*EXERCISE AIM*
Write each entry out again, exactly as it is written.

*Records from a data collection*
== Segment start ==

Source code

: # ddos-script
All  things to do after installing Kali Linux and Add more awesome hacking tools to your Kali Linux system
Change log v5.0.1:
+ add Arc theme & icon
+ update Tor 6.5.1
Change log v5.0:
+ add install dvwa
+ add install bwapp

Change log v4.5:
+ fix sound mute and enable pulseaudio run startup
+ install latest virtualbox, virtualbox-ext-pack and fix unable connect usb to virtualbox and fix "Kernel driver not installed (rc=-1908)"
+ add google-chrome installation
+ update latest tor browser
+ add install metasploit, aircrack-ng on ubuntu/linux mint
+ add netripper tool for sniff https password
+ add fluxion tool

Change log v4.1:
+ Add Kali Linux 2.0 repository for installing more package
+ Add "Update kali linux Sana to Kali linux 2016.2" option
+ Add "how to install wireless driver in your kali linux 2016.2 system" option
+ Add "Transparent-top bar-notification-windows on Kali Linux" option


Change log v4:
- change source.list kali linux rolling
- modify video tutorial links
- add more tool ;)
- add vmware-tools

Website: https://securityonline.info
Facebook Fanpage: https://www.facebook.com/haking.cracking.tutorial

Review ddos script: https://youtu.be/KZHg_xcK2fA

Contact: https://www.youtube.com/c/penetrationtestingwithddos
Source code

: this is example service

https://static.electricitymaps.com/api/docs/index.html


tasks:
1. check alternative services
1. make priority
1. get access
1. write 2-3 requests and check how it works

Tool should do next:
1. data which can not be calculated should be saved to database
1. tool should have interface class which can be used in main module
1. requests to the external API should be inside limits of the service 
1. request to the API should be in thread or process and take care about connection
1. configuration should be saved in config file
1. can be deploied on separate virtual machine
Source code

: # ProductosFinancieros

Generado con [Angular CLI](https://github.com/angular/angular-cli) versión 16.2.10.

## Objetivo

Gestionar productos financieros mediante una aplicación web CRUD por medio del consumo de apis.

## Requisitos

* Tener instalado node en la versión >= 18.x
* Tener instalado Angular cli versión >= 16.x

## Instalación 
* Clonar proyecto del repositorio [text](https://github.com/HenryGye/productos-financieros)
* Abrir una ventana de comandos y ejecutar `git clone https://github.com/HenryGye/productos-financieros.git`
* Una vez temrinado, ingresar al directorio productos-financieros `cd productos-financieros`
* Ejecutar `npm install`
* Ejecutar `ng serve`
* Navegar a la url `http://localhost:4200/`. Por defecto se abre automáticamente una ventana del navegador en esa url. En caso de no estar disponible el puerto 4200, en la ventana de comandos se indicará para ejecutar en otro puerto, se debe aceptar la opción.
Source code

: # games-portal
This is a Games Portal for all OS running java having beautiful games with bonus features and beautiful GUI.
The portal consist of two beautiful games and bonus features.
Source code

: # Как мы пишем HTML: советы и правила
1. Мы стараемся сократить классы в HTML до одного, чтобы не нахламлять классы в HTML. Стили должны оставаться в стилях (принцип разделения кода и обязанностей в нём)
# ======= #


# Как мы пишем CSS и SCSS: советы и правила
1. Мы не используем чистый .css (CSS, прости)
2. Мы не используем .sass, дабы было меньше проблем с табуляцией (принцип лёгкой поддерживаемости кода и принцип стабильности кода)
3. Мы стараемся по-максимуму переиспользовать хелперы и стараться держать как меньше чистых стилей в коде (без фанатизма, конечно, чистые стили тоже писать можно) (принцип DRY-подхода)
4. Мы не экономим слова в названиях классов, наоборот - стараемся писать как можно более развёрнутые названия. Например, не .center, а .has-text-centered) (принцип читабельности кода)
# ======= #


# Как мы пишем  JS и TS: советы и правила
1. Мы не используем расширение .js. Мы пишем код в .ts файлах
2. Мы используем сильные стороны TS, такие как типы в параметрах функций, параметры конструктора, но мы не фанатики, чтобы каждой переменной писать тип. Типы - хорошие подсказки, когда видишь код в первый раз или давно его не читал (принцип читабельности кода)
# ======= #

== Segment end ==

*COMPLETED EXERCISE*
Source code

: # ddos-script
All  things to do after installing Kali Linux and Add more awesome hacking tools to your Kali Linux system
Change log v5.0.1:
+ add Arc theme & icon
+ update Tor 6.5.1
Change log v5.0:
+ add install dvwa
+ add install bwapp

Change log v4.5:
+ fix sound mute and enable pulseaudio run startup
+ install latest virtualbox, virtualbox-ext-pack and fix unable connect usb to virtualbox and fix "Kernel driver not installed (rc=-1908)"
+ add google-chrome installation
+ update latest tor browser
+ add install metasploit, aircrack-ng on ubuntu/linux mint
+ add netripper tool for sniff https password
+ add fluxion tool

Change log v4.1:
+ Add Kali Linux 2.0 repository for installing more package
+ Add "Update kali linux Sana to Kali linux 2016.2" option
+ Add "how to install wireless driver in your kali linux 2016.2 system" option
+ Add "Transparent-top bar-notification-windows on Kali Linux" option


Change log v4:
- change source.list kali linux rolling
- modify video tutorial links
- add more tool ;)
- add vmware-tools

Website: https://securityonline.info
Facebook Fanpage: https://www.facebook.com/haking.cracking.tutorial

Review ddos script: https://youtu.be/KZHg_xcK2fA

Contact: https://www.youtube.com/c/penetrationtestingwithddos
Source code

: this is example service

https://static.electricitymaps.com/api/docs/index.html


tasks:
1. check alternative services
1. make priority
1. get access
1. write 2-3 requests and check how it works

Tool should do next:
1. data which can not be calculated should be saved to database
1. tool should have interface class which can be used in main module
1. requests to the external API should be inside limits of the service 
1. request to the API should be in thread or process and take care about connection
1. configuration should be saved in config file
1. can be deploied on separate virtual machine
Source code

: # ProductosFinancieros

Generado con [Angular CLI](https://github.com/angular/angular-cli) versión 16.2.10.

## Objetivo

Gestionar productos financieros mediante una aplicación web CRUD por medio del consumo de apis.

## Requisitos

* Tener instalado node en la versión >= 18.x
* Tener instalado Angular cli versión >= 16.x

## Instalación 
* Clonar proyecto del repositorio [text](https://github.com/HenryGye/productos-financieros)
* Abrir una ventana de comandos y ejecutar `git clone https://github.com/HenryGye/productos-financieros.git`
* Una vez temrinado, ingresar al directorio productos-financieros `cd productos-financieros`
* Ejecutar `npm install`
* Ejecutar `ng serve`
* Navegar a la url `http://localhost:4200/`. Por defecto se abre automáticamente una ventana del navegador en esa url. En caso de no estar disponible el puerto 4200, en la ventana de comandos se indicará para ejecutar en otro puerto, se debe aceptar la opción.
Source code

: # games-portal
This is a Games Portal for all OS running java having beautiful games with bonus features and beautiful GUI.
The portal consist of two beautiful games and bonus features.
Source code

: # Как мы пишем HTML: советы и правила
1. Мы стараемся сократить классы в HTML до одного, чтобы не нахламлять классы в HTML. Стили должны оставаться в стилях (принцип разделения кода и обязанностей в нём)
# ======= #


# Как мы пишем CSS и SCSS: советы и правила
1. Мы не используем чистый .css (CSS, прости)
2. Мы не используем .sass, дабы было меньше проблем с табуляцией (принцип лёгкой поддерживаемости кода и принцип стабильности кода)
3. Мы стараемся по-максимуму переиспользовать хелперы и стараться держать как меньше чистых стилей в коде (без фанатизма, конечно, чистые стили тоже писать можно) (принцип DRY-подхода)
4. Мы не экономим слова в названиях классов, наоборот - стараемся писать как можно более развёрнутые названия. Например, не .center, а .has-text-centered) (принцип читабельности кода)
# ======= #


# Как мы пишем  JS и TS: советы и правила
1. Мы не используем расширение .js. Мы пишем код в .ts файлах
2. Мы используем сильные стороны TS, такие как типы в параметрах функций, параметры конструктора, но мы не фанатики, чтобы каждой переменной писать тип. Типы - хорошие подсказки, когда видишь код в первый раз или давно его не читал (принцип читабельности кода)
# ======= #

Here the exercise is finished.